Aber bei Tasmania hat in den vergangenen Jahren unter Almir Numic als Vorsitzendem sowieso ein Umdenken stattgefunden. "Natürlich ist und bleibt die erste Mannschaft unser Aushängeschild, aber wir haben die Prioritäten innerhalb des Vereins nachhaltig verändert", sagt er und erklärt: "Unser Fokus liegt in erster Linie auf einer erfolgreichen Nachwuchsarbeit. Danach kommt die Infrastruktur, die wir unbedingt verbessern müssen. Und dann erst kommt der Herrenfußball, den wir selbstverständlich nicht vernachlässigen werden. Aber die wenigen finanziellen Mittel, die wir zur Verfügung haben, werden zunächst in andere Projekte investiert."

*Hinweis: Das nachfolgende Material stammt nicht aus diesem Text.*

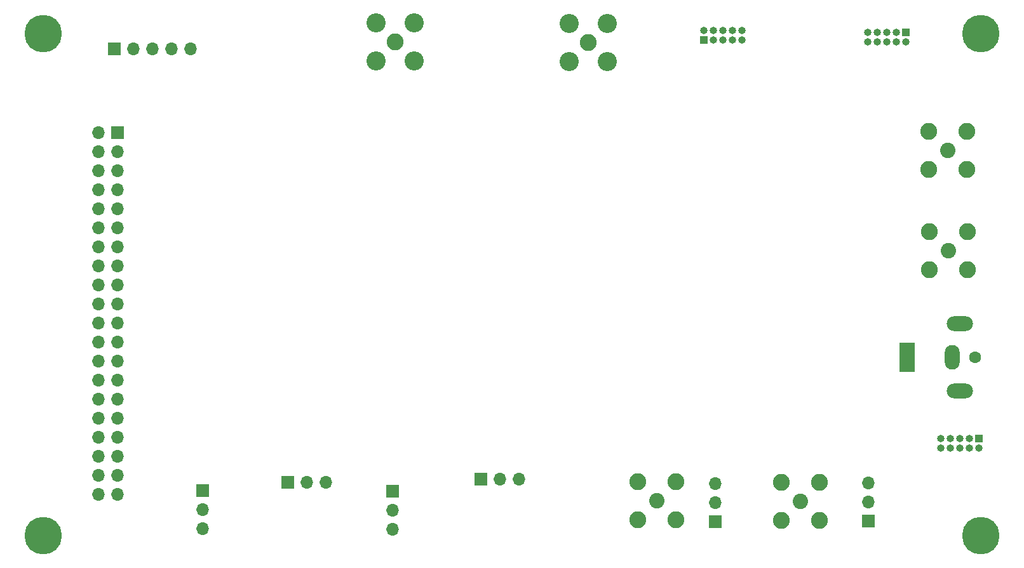
<source format=gbr>
%TF.GenerationSoftware,KiCad,Pcbnew,(7.0.0)*%
%TF.CreationDate,2024-03-13T17:03:37-07:00*%
%TF.ProjectId,2P_miniscope_interconnect_board_v3,32505f6d-696e-4697-9363-6f70655f696e,rev?*%
%TF.SameCoordinates,Original*%
%TF.FileFunction,Soldermask,Bot*%
%TF.FilePolarity,Negative*%
%FSLAX46Y46*%
G04 Gerber Fmt 4.6, Leading zero omitted, Abs format (unit mm)*
G04 Created by KiCad (PCBNEW (7.0.0)) date 2024-03-13 17:03:37*
%MOMM*%
%LPD*%
G01*
G04 APERTURE LIST*
%ADD10C,0.800000*%
%ADD11C,5.000000*%
%ADD12R,1.000000X1.000000*%
%ADD13O,1.000000X1.000000*%
%ADD14C,2.050000*%
%ADD15C,2.250000*%
%ADD16R,1.700000X1.700000*%
%ADD17O,1.700000X1.700000*%
%ADD18C,1.600000*%
%ADD19R,2.000000X4.000000*%
%ADD20O,2.000000X3.300000*%
%ADD21O,3.500000X2.000000*%
%ADD22C,2.550000*%
G04 APERTURE END LIST*
D10*
%TO.C,H1*%
X78125000Y-150000000D03*
X78674175Y-148674175D03*
X78674175Y-151325825D03*
X80000000Y-148125000D03*
D11*
X80000000Y-150000000D03*
D10*
X80000000Y-151875000D03*
X81325825Y-148674175D03*
X81325825Y-151325825D03*
X81875000Y-150000000D03*
%TD*%
%TO.C,H2*%
X78125000Y-83000000D03*
X78674175Y-81674175D03*
X78674175Y-84325825D03*
X80000000Y-81125000D03*
D11*
X80000000Y-83000000D03*
D10*
X80000000Y-84875000D03*
X81325825Y-81674175D03*
X81325825Y-84325825D03*
X81875000Y-83000000D03*
%TD*%
%TO.C,H3*%
X203125000Y-83000000D03*
X203674175Y-81674175D03*
X203674175Y-84325825D03*
X205000000Y-81125000D03*
D11*
X205000000Y-83000000D03*
D10*
X205000000Y-84875000D03*
X206325825Y-81674175D03*
X206325825Y-84325825D03*
X206875000Y-83000000D03*
%TD*%
%TO.C,H4*%
X203125000Y-150000000D03*
X203674175Y-148674175D03*
X203674175Y-151325825D03*
X205000000Y-148125000D03*
D11*
X205000000Y-150000000D03*
D10*
X205000000Y-151875000D03*
X206325825Y-148674175D03*
X206325825Y-151325825D03*
X206875000Y-150000000D03*
%TD*%
D12*
%TO.C,J1*%
X204699999Y-137069999D03*
D13*
X204699999Y-138339999D03*
X203429999Y-137069999D03*
X203429999Y-138339999D03*
X202159999Y-137069999D03*
X202159999Y-138339999D03*
X200889999Y-137069999D03*
X200889999Y-138339999D03*
X199619999Y-137069999D03*
X199619999Y-138339999D03*
%TD*%
D14*
%TO.C,J4*%
X200534000Y-98610000D03*
D15*
X197994000Y-96070000D03*
X197994000Y-101150000D03*
X203074000Y-96070000D03*
X203074000Y-101150000D03*
%TD*%
D14*
%TO.C,J5*%
X200630000Y-111970000D03*
D15*
X198090000Y-109430000D03*
X198090000Y-114510000D03*
X203170000Y-109430000D03*
X203170000Y-114510000D03*
%TD*%
D12*
%TO.C,J2*%
X168049999Y-83899999D03*
D13*
X168049999Y-82629999D03*
X169319999Y-83899999D03*
X169319999Y-82629999D03*
X170589999Y-83899999D03*
X170589999Y-82629999D03*
X171859999Y-83899999D03*
X171859999Y-82629999D03*
X173129999Y-83899999D03*
X173129999Y-82629999D03*
%TD*%
D16*
%TO.C,JP1*%
X169609999Y-148159999D03*
D17*
X169609999Y-145619999D03*
X169609999Y-143079999D03*
%TD*%
D16*
%TO.C,JP2*%
X190009999Y-147999999D03*
D17*
X190009999Y-145459999D03*
X190009999Y-142919999D03*
%TD*%
D18*
%TO.C,J3*%
X204190000Y-126200000D03*
D19*
X195189999Y-126199999D03*
D20*
X201189999Y-126199999D03*
D21*
X202189999Y-130699999D03*
X202189999Y-121699999D03*
%TD*%
D12*
%TO.C,J7*%
X194949999Y-82839999D03*
D13*
X194949999Y-84109999D03*
X193679999Y-82839999D03*
X193679999Y-84109999D03*
X192409999Y-82839999D03*
X192409999Y-84109999D03*
X191139999Y-82839999D03*
X191139999Y-84109999D03*
X189869999Y-82839999D03*
X189869999Y-84109999D03*
%TD*%
D16*
%TO.C,J6*%
X89889999Y-96209999D03*
D17*
X87349999Y-96209999D03*
X89889999Y-98749999D03*
X87349999Y-98749999D03*
X89889999Y-101289999D03*
X87349999Y-101289999D03*
X89889999Y-103829999D03*
X87349999Y-103829999D03*
X89889999Y-106369999D03*
X87349999Y-106369999D03*
X89889999Y-108909999D03*
X87349999Y-108909999D03*
X89889999Y-111449999D03*
X87349999Y-111449999D03*
X89889999Y-113989999D03*
X87349999Y-113989999D03*
X89889999Y-116529999D03*
X87349999Y-116529999D03*
X89889999Y-119069999D03*
X87349999Y-119069999D03*
X89889999Y-121609999D03*
X87349999Y-121609999D03*
X89889999Y-124149999D03*
X87349999Y-124149999D03*
X89889999Y-126689999D03*
X87349999Y-126689999D03*
X89889999Y-129229999D03*
X87349999Y-129229999D03*
X89889999Y-131769999D03*
X87349999Y-131769999D03*
X89889999Y-134309999D03*
X87349999Y-134309999D03*
X89889999Y-136849999D03*
X87349999Y-136849999D03*
X89889999Y-139389999D03*
X87349999Y-139389999D03*
X89889999Y-141929999D03*
X87349999Y-141929999D03*
X89889999Y-144469999D03*
X87349999Y-144469999D03*
%TD*%
D14*
%TO.C,J8*%
X161760000Y-145370000D03*
D15*
X159220000Y-142830000D03*
X159220000Y-147910000D03*
X164300000Y-142830000D03*
X164300000Y-147910000D03*
%TD*%
D14*
%TO.C,J9*%
X180970000Y-145380000D03*
D15*
X178430000Y-142840000D03*
X178430000Y-147920000D03*
X183510000Y-142840000D03*
X183510000Y-147920000D03*
%TD*%
D16*
%TO.C,J12*%
X89499999Y-85059999D03*
D17*
X92039999Y-85059999D03*
X94579999Y-85059999D03*
X97119999Y-85059999D03*
X99659999Y-85059999D03*
%TD*%
D15*
%TO.C,J15*%
X152620000Y-84200000D03*
D22*
X150080000Y-81660000D03*
X150080000Y-86740000D03*
X155160000Y-86740000D03*
X155160000Y-81660000D03*
%TD*%
D15*
%TO.C,J16*%
X126950000Y-84140000D03*
D22*
X124410000Y-81600000D03*
X124410000Y-86680000D03*
X129490000Y-86680000D03*
X129490000Y-81600000D03*
%TD*%
D16*
%TO.C,J10*%
X112579999Y-142849999D03*
D17*
X115119999Y-142849999D03*
X117659999Y-142849999D03*
%TD*%
D16*
%TO.C,J11*%
X138359999Y-142409999D03*
D17*
X140899999Y-142409999D03*
X143439999Y-142409999D03*
%TD*%
D16*
%TO.C,JP3*%
X101229999Y-143949999D03*
D17*
X101229999Y-146489999D03*
X101229999Y-149029999D03*
%TD*%
D16*
%TO.C,JP4*%
X126559999Y-144029999D03*
D17*
X126559999Y-146569999D03*
X126559999Y-149109999D03*
%TD*%
M02*

</source>
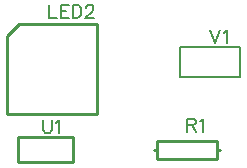
<source format=gto>
G04 Layer: TopSilkscreenLayer*
G04 EasyEDA v6.4.31, 2022-01-29 17:29:22*
G04 67aa8dcb152247358fa929708868e3bd,10*
G04 Gerber Generator version 0.2*
G04 Scale: 100 percent, Rotated: No, Reflected: No *
G04 Dimensions in millimeters *
G04 leading zeros omitted , absolute positions ,4 integer and 5 decimal *
%FSLAX45Y45*%
%MOMM*%

%ADD10C,0.2540*%
%ADD15C,0.2007*%
%ADD16C,0.1524*%

%LPD*%
D16*
X1155700Y4776215D02*
G01*
X1155700Y4667250D01*
X1155700Y4667250D02*
G01*
X1217929Y4667250D01*
X1252220Y4776215D02*
G01*
X1252220Y4667250D01*
X1252220Y4776215D02*
G01*
X1319784Y4776215D01*
X1252220Y4724400D02*
G01*
X1293876Y4724400D01*
X1252220Y4667250D02*
G01*
X1319784Y4667250D01*
X1354073Y4776215D02*
G01*
X1354073Y4667250D01*
X1354073Y4776215D02*
G01*
X1390650Y4776215D01*
X1406144Y4771136D01*
X1416557Y4760721D01*
X1421637Y4750307D01*
X1426971Y4734560D01*
X1426971Y4708652D01*
X1421637Y4693157D01*
X1416557Y4682744D01*
X1406144Y4672329D01*
X1390650Y4667250D01*
X1354073Y4667250D01*
X1466342Y4750307D02*
G01*
X1466342Y4755387D01*
X1471676Y4765802D01*
X1476755Y4771136D01*
X1487170Y4776215D01*
X1507997Y4776215D01*
X1518412Y4771136D01*
X1523492Y4765802D01*
X1528826Y4755387D01*
X1528826Y4744973D01*
X1523492Y4734560D01*
X1513078Y4719065D01*
X1461262Y4667250D01*
X1533905Y4667250D01*
X2324100Y3811015D02*
G01*
X2324100Y3702050D01*
X2324100Y3811015D02*
G01*
X2370836Y3811015D01*
X2386329Y3805936D01*
X2391663Y3800602D01*
X2396743Y3790187D01*
X2396743Y3779773D01*
X2391663Y3769360D01*
X2386329Y3764279D01*
X2370836Y3759200D01*
X2324100Y3759200D01*
X2360422Y3759200D02*
G01*
X2396743Y3702050D01*
X2431034Y3790187D02*
G01*
X2441447Y3795521D01*
X2457195Y3811015D01*
X2457195Y3702050D01*
X1104900Y3798315D02*
G01*
X1104900Y3720337D01*
X1109979Y3704844D01*
X1120394Y3694429D01*
X1136142Y3689350D01*
X1146555Y3689350D01*
X1162050Y3694429D01*
X1172463Y3704844D01*
X1177544Y3720337D01*
X1177544Y3798315D01*
X1211834Y3777487D02*
G01*
X1222247Y3782821D01*
X1237995Y3798315D01*
X1237995Y3689350D01*
X2514600Y4560315D02*
G01*
X2556256Y4451350D01*
X2597658Y4560315D02*
G01*
X2556256Y4451350D01*
X2631947Y4539487D02*
G01*
X2642361Y4544821D01*
X2658109Y4560315D01*
X2658109Y4451350D01*
D10*
X800100Y4508500D02*
G01*
X901700Y4610100D01*
X896061Y4610100D02*
G01*
X1562100Y4610100D01*
X1562100Y4610100D02*
G01*
X1562100Y3848100D01*
X1562100Y3848100D02*
G01*
X800100Y3848100D01*
X800100Y3848100D02*
G01*
X800100Y4513846D01*
X2070100Y3619500D02*
G01*
X2578100Y3619500D01*
X2578100Y3619500D02*
G01*
X2578100Y3543300D01*
X2578100Y3543300D02*
G01*
X2578100Y3467100D01*
X2578100Y3467100D02*
G01*
X2070100Y3467100D01*
X2070100Y3467100D02*
G01*
X2070100Y3543300D01*
X2070100Y3543300D02*
G01*
X2070100Y3619500D01*
X2578100Y3543300D02*
G01*
X2603500Y3543300D01*
X2070100Y3543300D02*
G01*
X2044700Y3543300D01*
X889000Y3657600D02*
G01*
X1358900Y3657600D01*
X1358900Y3441700D01*
X889000Y3441700D01*
X889000Y3657600D01*
D15*
X2260600Y4419600D02*
G01*
X2768600Y4419600D01*
X2260600Y4165600D02*
G01*
X2260600Y4419600D01*
X2260600Y4165600D02*
G01*
X2768600Y4165600D01*
X2768600Y4165600D02*
G01*
X2768600Y4419600D01*
M02*

</source>
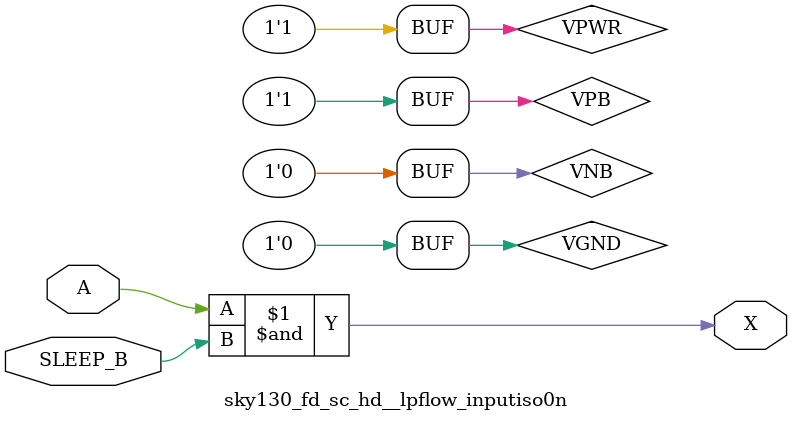
<source format=v>
/*
 * Copyright 2020 The SkyWater PDK Authors
 *
 * Licensed under the Apache License, Version 2.0 (the "License");
 * you may not use this file except in compliance with the License.
 * You may obtain a copy of the License at
 *
 *     https://www.apache.org/licenses/LICENSE-2.0
 *
 * Unless required by applicable law or agreed to in writing, software
 * distributed under the License is distributed on an "AS IS" BASIS,
 * WITHOUT WARRANTIES OR CONDITIONS OF ANY KIND, either express or implied.
 * See the License for the specific language governing permissions and
 * limitations under the License.
 *
 * SPDX-License-Identifier: Apache-2.0
*/


`ifndef SKY130_FD_SC_HD__LPFLOW_INPUTISO0N_TIMING_V
`define SKY130_FD_SC_HD__LPFLOW_INPUTISO0N_TIMING_V

/**
 * lpflow_inputiso0n: Input isolator with inverted enable.
 *
 *                    X = (A & SLEEP_B)
 *
 * Verilog simulation timing model.
 */

`timescale 1ns / 1ps
`default_nettype none

`celldefine
module sky130_fd_sc_hd__lpflow_inputiso0n (
    X      ,
    A      ,
    SLEEP_B
);

    // Module ports
    output X      ;
    input  A      ;
    input  SLEEP_B;

    // Module supplies
    supply1 VPWR;
    supply0 VGND;
    supply1 VPB ;
    supply0 VNB ;

    //  Name  Output  Other arguments
    and and0 (X     , A, SLEEP_B     );

endmodule
`endcelldefine

`default_nettype wire
`endif  // SKY130_FD_SC_HD__LPFLOW_INPUTISO0N_TIMING_V

</source>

Dass diese Idee bei Tasmania auch gelebt wird, belegt die Statistik: Als Numic im November 2019 Verantwortung übernahm, hatte der Verein zehn Jugendmannschaft im Spielbetrieb, mittlerweile sind es über 20 Nachwuchsteams – Tendenz weiter steigend. Die Jugendabteilung besteht aus mehr als 400 Kindern und Jugendlichen im Alter zwischen vier und 18 Jahren aus der direkten Nachbarschaft, die sich während der Woche und vor allem am Wochenende auf der Anlage tummeln und mit großer Leidenschaft ihrem Hobby nachgehen.

"Wenn man sieht, was dann hier los ist, da geht einem zwangsläufig das Herz auf", sagt Numic. "In diesem Momenten weiß man dann auch, warum man sich ehrenamtlich engagiert und viel Zeit und auch Geld in diesen Verein steckt." Es ist offensichtlich, dass bei Tasmania Vergangenheit und Zukunft aufeinandertreffen: Der schlechtes Bundesligaklub aller Zeiten rückt die Jugend in den Fokus der Vereinsarbeit. Wenn das keine Fußballromantik ist.